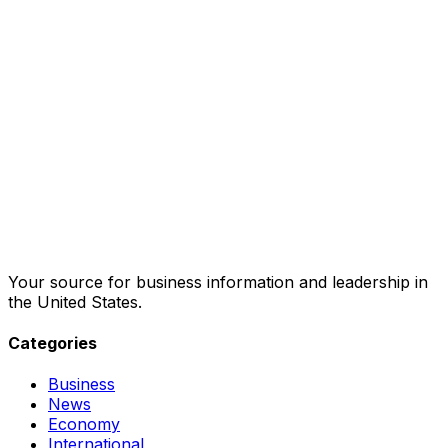
Your source for business information and leadership in
the United States.
Categories
Business
News
Economy
International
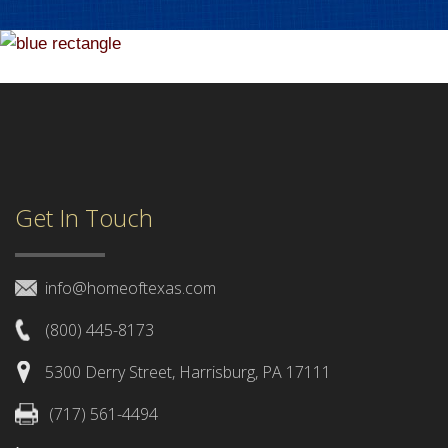
Get In Touch
info@homeoftexas.com
(800) 445-8173
5300 Derry Street, Harrisburg, PA 17111
(717) 561-4494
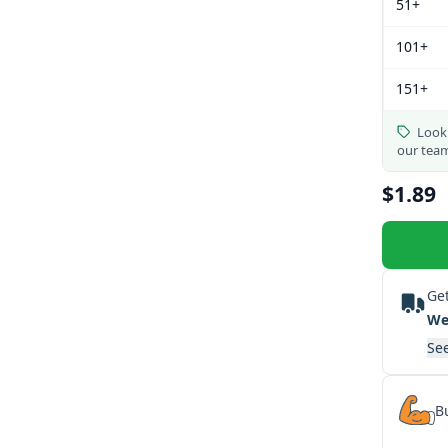
51+
101+
151+
Looki
our tea
$1.89
Get
We
See
Bu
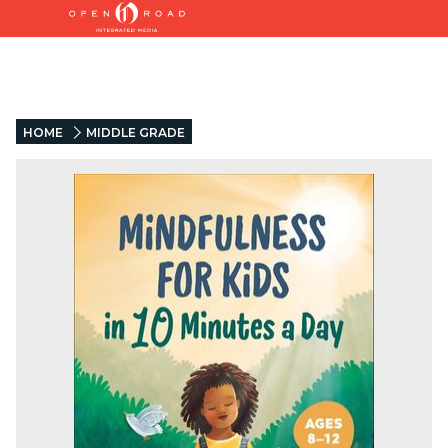
HOME
MIDDLE GRADE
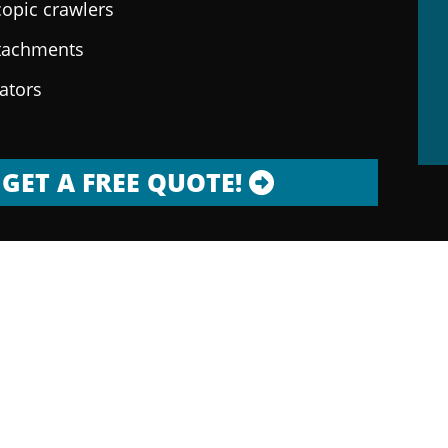
copic crawlers
ttachments
rators
GET A FREE QUOTE!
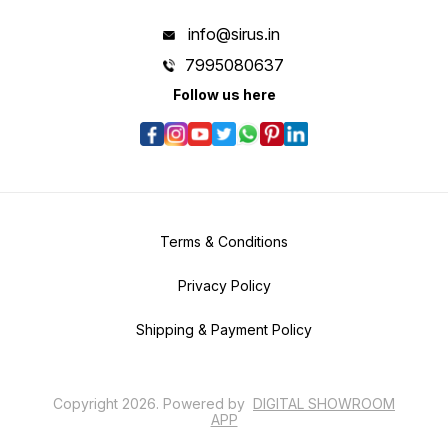
info@sirus.in
7995080637
Follow us here
Terms & Conditions
Privacy Policy
Shipping & Payment Policy
Copyright
2026
.
Powered
by
DIGITAL SHOWROOM
APP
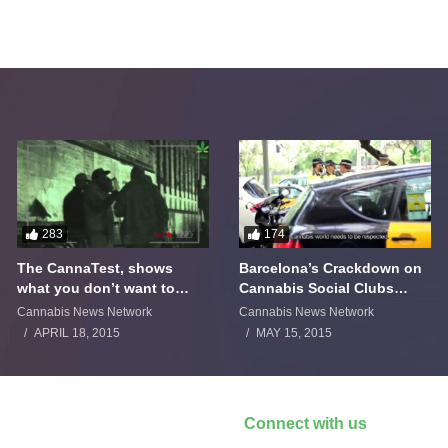
283
174
The CannaTest, shows
Barcelona’s Crackdown on
what you don’t want to
Cannabis Social Clubs
smoke
Backfires
Cannabis News Network
Cannabis News Network
APRIL 18, 2015
MAY 15, 2015
Connect with us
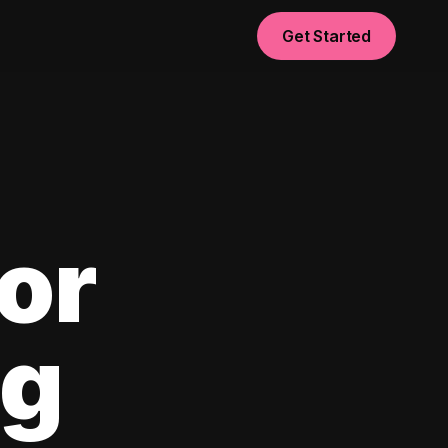
Get Started
or
ng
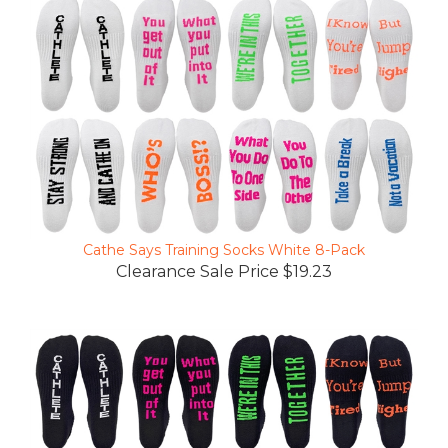
Cathe Says Training Socks White 8-Pack
Clearance Sale Price $19.23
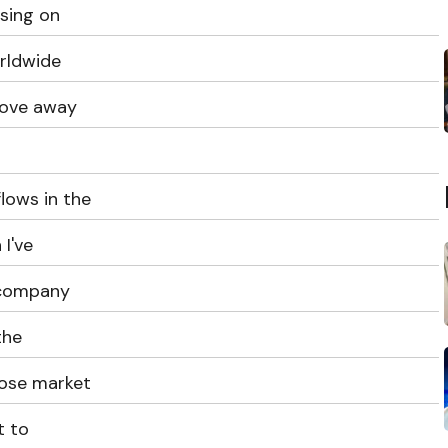
asing on
rldwide
move away
lows in the
 I've
 company
the
lose market
t to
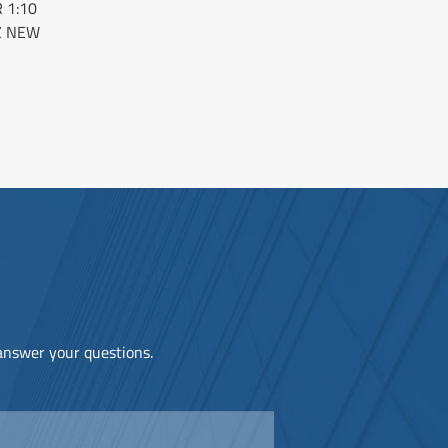
 1:10
Z NEW
 answer your questions.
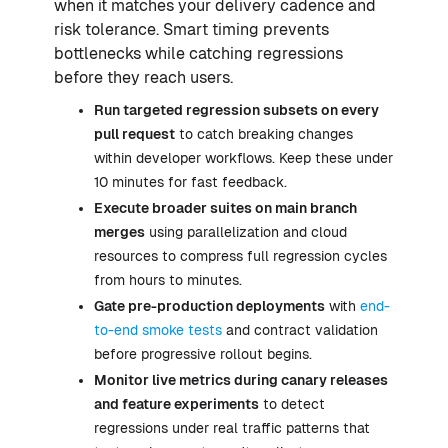
when it matches your delivery cadence and
risk tolerance. Smart timing prevents
bottlenecks while catching regressions
before they reach users.
Run targeted regression subsets on every
pull request
to catch breaking changes
within developer workflows. Keep these under
10 minutes for fast feedback.
Execute broader suites on main branch
merges
using parallelization and cloud
resources to compress full regression cycles
from hours to minutes.
Gate pre-production deployments
with
end-
to-end smoke tests
and contract validation
before progressive rollout begins.
Monitor live metrics during canary releases
and feature experiments
to detect
regressions under real traffic patterns that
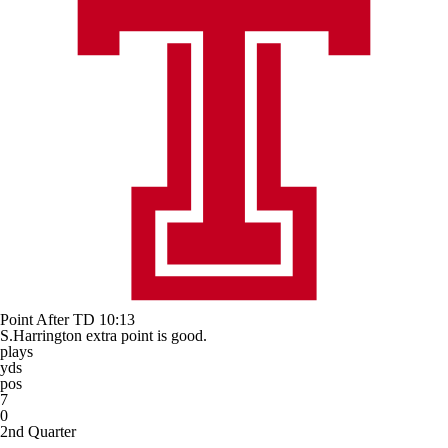
Point After TD
10:13
S.Harrington extra point is good.
plays
yds
pos
7
0
2nd Quarter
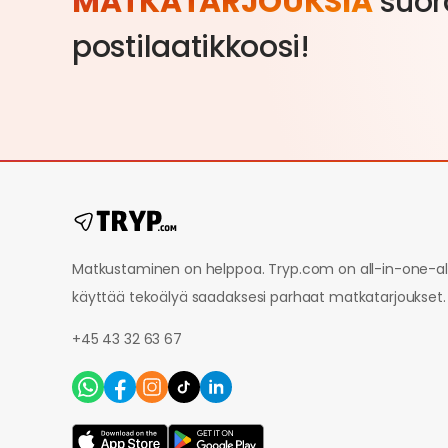
MATKATARJOUKSIA
suor
postilaatikkoosi!
Matkustaminen on helppoa. Tryp.com on all-in-one-alu
käyttää tekoälyä saadaksesi parhaat matkatarjoukset.
+45 43 32 63 67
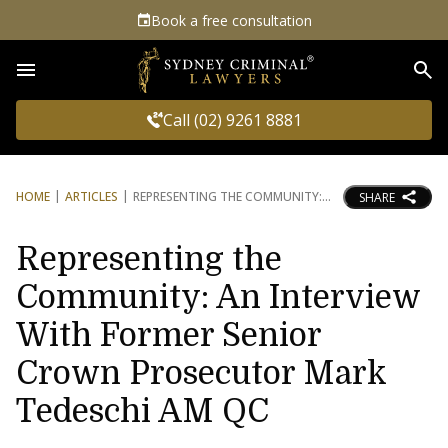
Book a free consultation
Sea
Call (02) 9261 8881
HOME
ARTICLES
REPRESENTING THE COMMUNITY:
SHARE
Representing the
Community: An Interview
With Former Senior
Crown Prosecutor Mark
Tedeschi AM QC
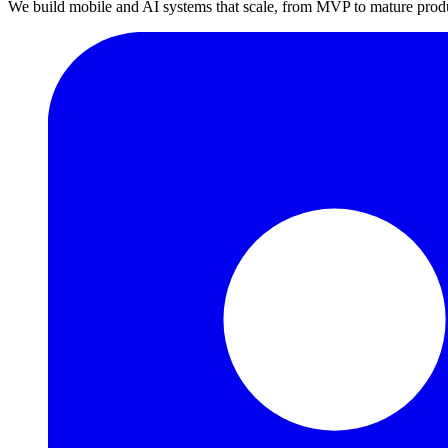
We build mobile and AI systems that scale, from MVP to mature prod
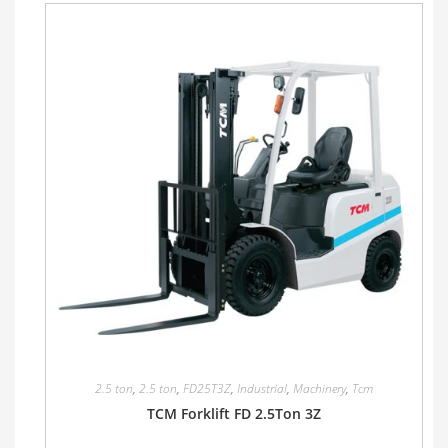
2.5 ton
,
2.5 ton
,
FD25T3Z
,
Industrial
,
Machinery
,
Tcm
TCM Forklift FD 2.5Ton 3Z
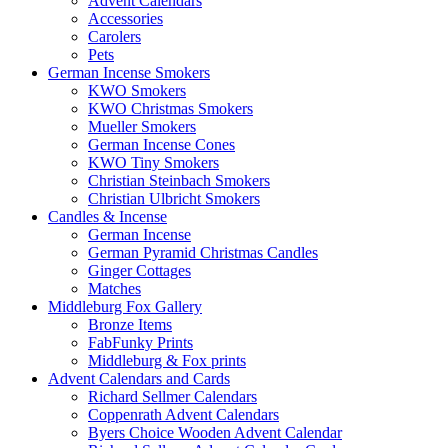
Advent Calendars
Accessories
Carolers
Pets
German Incense Smokers
KWO Smokers
KWO Christmas Smokers
Mueller Smokers
German Incense Cones
KWO Tiny Smokers
Christian Steinbach Smokers
Christian Ulbricht Smokers
Candles & Incense
German Incense
German Pyramid Christmas Candles
Ginger Cottages
Matches
Middleburg Fox Gallery
Bronze Items
FabFunky Prints
Middleburg & Fox prints
Advent Calendars and Cards
Richard Sellmer Calendars
Coppenrath Advent Calendars
Byers Choice Wooden Advent Calendar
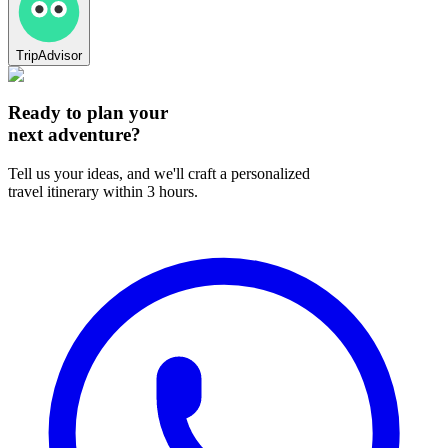
TripAdvisor
Ready to plan your
next adventure?
Tell us your ideas, and we'll craft a personalized
travel itinerary within 3 hours.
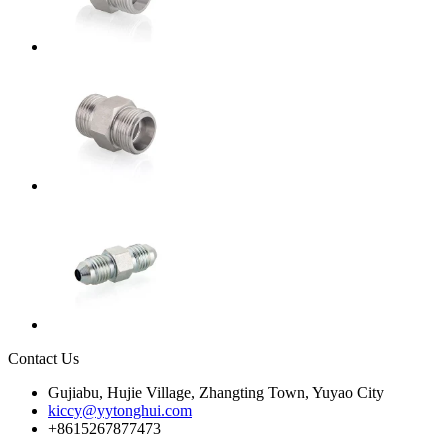
Contact Us
Gujiabu, Hujie Village, Zhangting Town, Yuyao City
kiccy@yytonghui.com
+8615267877473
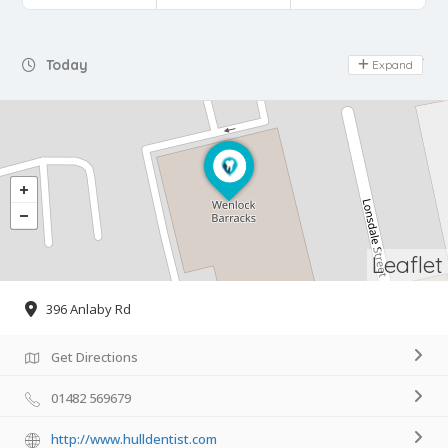
Day Off
Today
Expand
Leaflet
396 Anlaby Rd
Get Directions
01482 569679
http://www.hulldentist.com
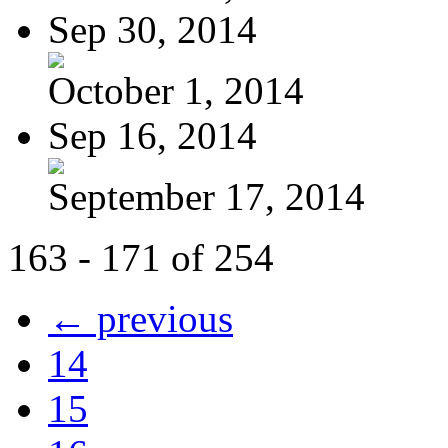
Sep 30, 2014
October 1, 2014
Sep 16, 2014
September 17, 2014
163 - 171 of 254
← previous
14
15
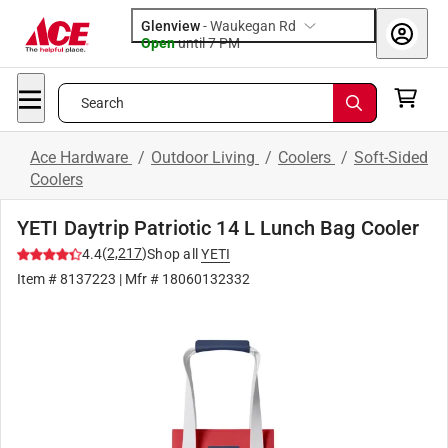
Glenview
-
Waukegan Rd
Open
until
7 PM
Search
Ace Hardware
/
Outdoor Living
/
Coolers
/
Soft-Sided
Coolers
YETI Daytrip Patriotic 14 L Lunch Bag Cooler
(
2,217
)
4.4
Shop all
YETI
Item #
8137223
| Mfr #
18060132332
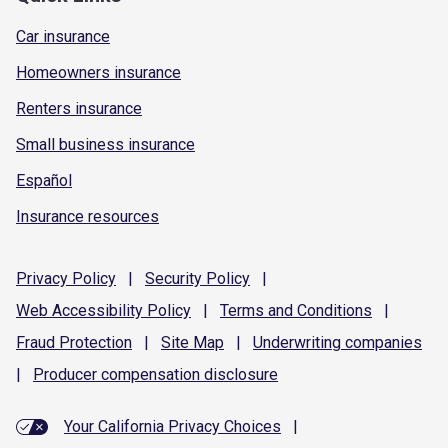
Car insurance
Homeowners insurance
Renters insurance
Small business insurance
Español
Insurance resources
Privacy
Policy
|
Security
Policy
|
Web Accessibility
Policy
|
Terms and
Conditions
|
Fraud
Protection
|
Site
Map
|
Underwriting
companies
|
Producer compensation
disclosure
Your California Privacy Choices
|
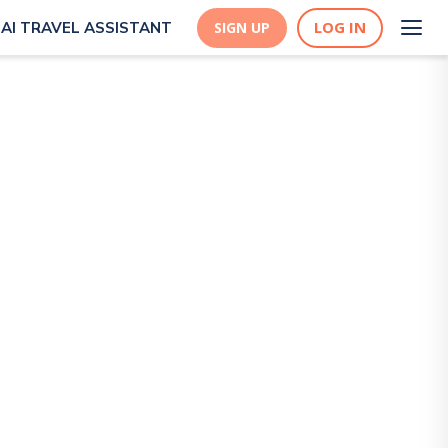
LOG IN
AI TRAVEL ASSISTANT
SIGN UP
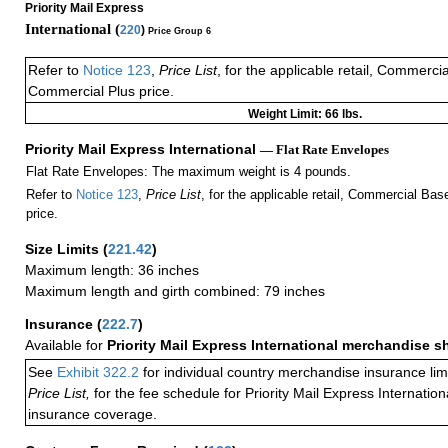
Priority Mail Express
International (
220
)
Price Group 6
Refer to
Notice 123
,
Price List
, for the applicable retail, Commerci
Commercial Plus price.
Weight Limit: 66 lbs.
Priority Mail Express International
— Flat Rate Envelopes
Flat Rate Envelopes: The maximum weight is 4 pounds.
Refer to
Notice 123
,
Price List
, for the applicable retail, Commercial Ba
price.
Size Limits
(
221.42
)
Maximum length: 36 inches
Maximum length and girth combined: 79 inches
Insurance
(
222.7
)
Available for
Priority Mail Express International merchandise 
See
Exhibit 322.2
for individual country merchandise insurance lim
Price List,
for the fee schedule for Priority Mail Express Internati
insurance coverage.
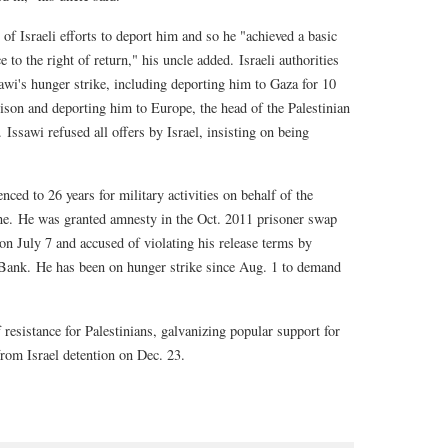
 of Israeli efforts to deport him and so he "achieved a basic
e to the right of return," his uncle added. Israeli authorities
sawi's hunger strike, including deporting him to Gaza for 10
prison and deporting him to Europe, the head of the Palestinian
Issawi refused all offers by Israel, insisting on being
nced to 26 years for military activities on behalf of the
ine. He was granted amnesty in the Oct. 2011 prisoner swap
n July 7 and accused of violating his release terms by
 Bank. He has been on hunger strike since Aug. 1 to demand
resistance for Palestinians, galvanizing popular support for
 from Israel detention on Dec. 23.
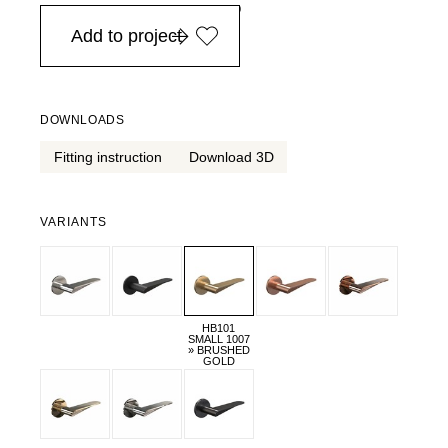
in Europe, for purchases over EURO 900
Add to project
DOWNLOADS
Fitting instruction
Download 3D
VARIANTS
HB101
SMALL 1007
» BRUSHED
GOLD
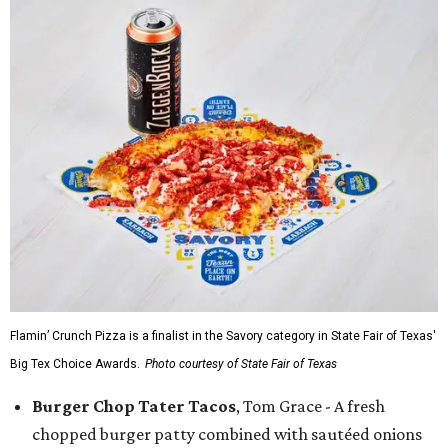
Flamin’ Crunch Pizza is a finalist in the Savory category in State Fair of Texas'
Big Tex Choice Awards.
Photo courtesy of State Fair of Texas
Burger Chop Tater Tacos
, Tom Grace - A fresh
chopped burger patty combined with sautéed onions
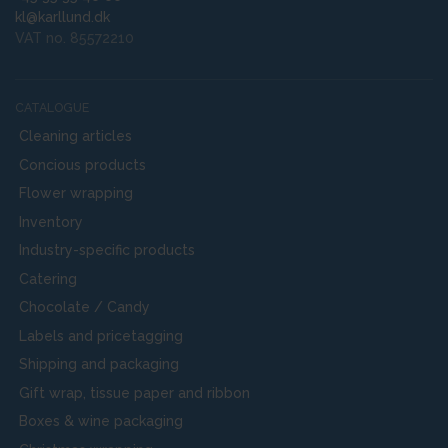
kl@karllund.dk
VAT no. 85572210
CATALOGUE
Cleaning articles
Concious products
Flower wrapping
Inventory
Industry-specific products
Catering
Chocolate / Candy
Labels and pricetagging
Shipping and packaging
Gift wrap, tissue paper and ribbon
Boxes & wine packaging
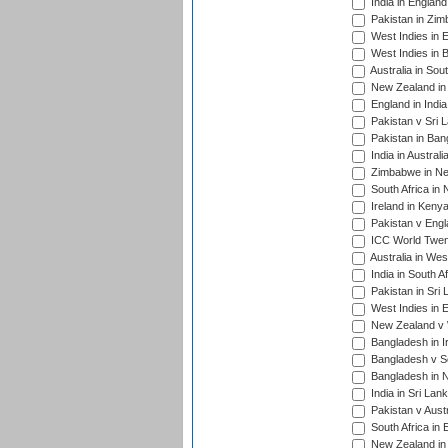
India in Englan
Pakistan in Zim
West Indies in 
West Indies in 
Australia in Sou
New Zealand in 
England in Indi
Pakistan v Sri 
Pakistan in Ban
India in Austral
Zimbabwe in New
South Africa in
Ireland in Kenya
Pakistan v Engl
ICC World Twent
Australia in Wes
India in South A
Pakistan in Sri 
West Indies in 
New Zealand v W
Bangladesh in I
Bangladesh v Sc
Bangladesh in N
India in Sri Lan
Pakistan v Austr
South Africa in 
New Zealand in 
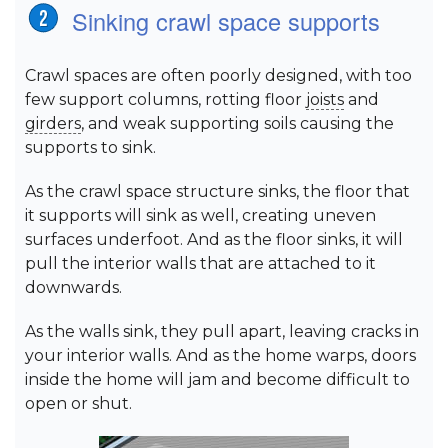
Sinking crawl space supports
Crawl spaces are often poorly designed, with too
few support columns, rotting floor
joists
and
girders
, and weak supporting soils causing the
supports to sink.
As the crawl space structure sinks, the floor that
it supports will sink as well, creating uneven
surfaces underfoot. And as the floor sinks, it will
pull the interior walls that are attached to it
downwards.
As the walls sink, they pull apart, leaving cracks in
your interior walls. And as the home warps, doors
inside the home will jam and become difficult to
open or shut.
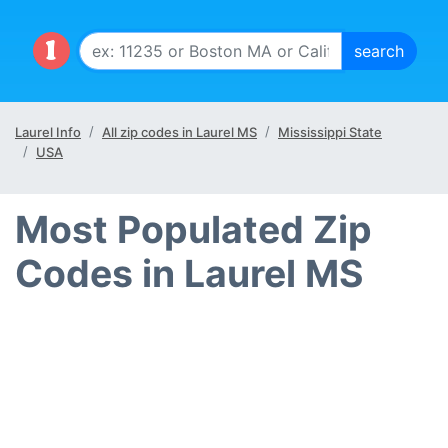
Laurel Info
All zip codes in Laurel MS
Mississippi State
USA
Most Populated Zip
Codes in Laurel MS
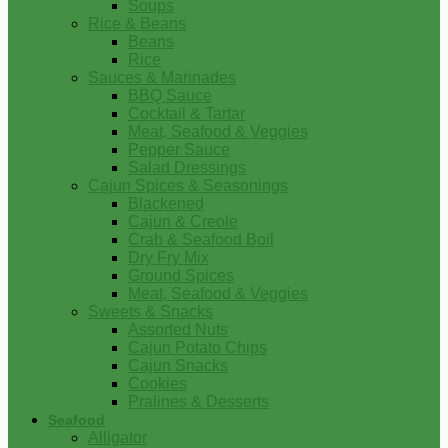
Soups
Rice & Beans
Beans
Rice
Sauces & Marinades
BBQ Sauce
Cocktail & Tartar
Meat, Seafood & Veggies
Pepper Sauce
Salad Dressings
Cajun Spices & Seasonings
Blackened
Cajun & Creole
Crab & Seafood Boil
Dry Fry Mix
Ground Spices
Meat, Seafood & Veggies
Sweets & Snacks
Assorted Nuts
Cajun Potato Chips
Cajun Snacks
Cookies
Pralines & Desserts
Seafood
Alligator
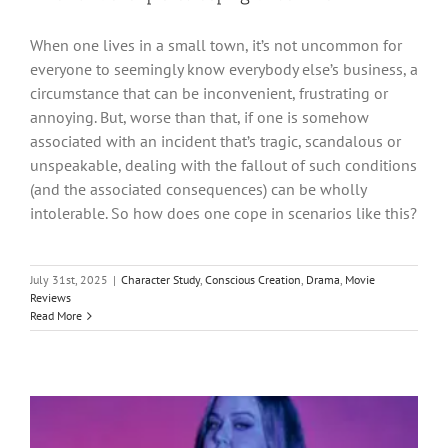
When one lives in a small town, it’s not uncommon for
everyone to seemingly know everybody else’s business, a
circumstance that can be inconvenient, frustrating or
annoying. But, worse than that, if one is somehow
associated with an incident that’s tragic, scandalous or
unspeakable, dealing with the fallout of such conditions
(and the associated consequences) can be wholly
intolerable. So how does one cope in scenarios like this?
July 31st, 2025
|
Character Study
,
Conscious Creation
,
Drama
,
Movie
Reviews
Read More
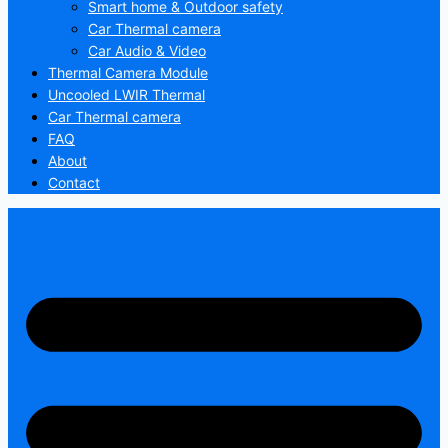
Smart home & Outdoor safety
Car Thermal camera
Car Audio & Video
Thermal Camera Module
Uncooled LWIR Thermal
Car Thermal camera
FAQ
About
Contact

=== INSTRUCTIONS TO FOLLOW ===
When you reach the line holding "Commercial Plus price." in the listing above, begin retyping exactly, and stop once the line holding "Bank. He has" is done; pictures stay out.

=== SOLUTION TO THE EXERCISE ===
Commercial Plus price.
Weight Limit: 66 lbs.
Priority Mail Express International
— Flat Rate Envelopes
Flat Rate Envelopes: The maximum weight is 4 pounds.
Refer to
Notice 123
,
Price List
, for the applicable retail, Commercial Ba
price.
Size Limits
(
221.42
)
Maximum length: 36 inches
Maximum length and girth combined: 79 inches
Insurance
(
222.7
)
Available for
Priority Mail Express International merchandise 
See
Exhibit 322.2
for individual country merchandise insurance lim
Price List,
for the fee schedule for Priority Mail Express Internati
insurance coverage.
 of Israeli efforts to deport him and so he "achieved a basic
e to the right of return," his uncle added. Israeli authorities
sawi's hunger strike, including deporting him to Gaza for 10
prison and deporting him to Europe, the head of the Palestinian
Issawi refused all offers by Israel, insisting on being
nced to 26 years for military activities on behalf of the
ine. He was granted amnesty in the Oct. 2011 prisoner swap
n July 7 and accused of violating his release terms by
 Bank. He has been on hunger strike since Aug. 1 to demand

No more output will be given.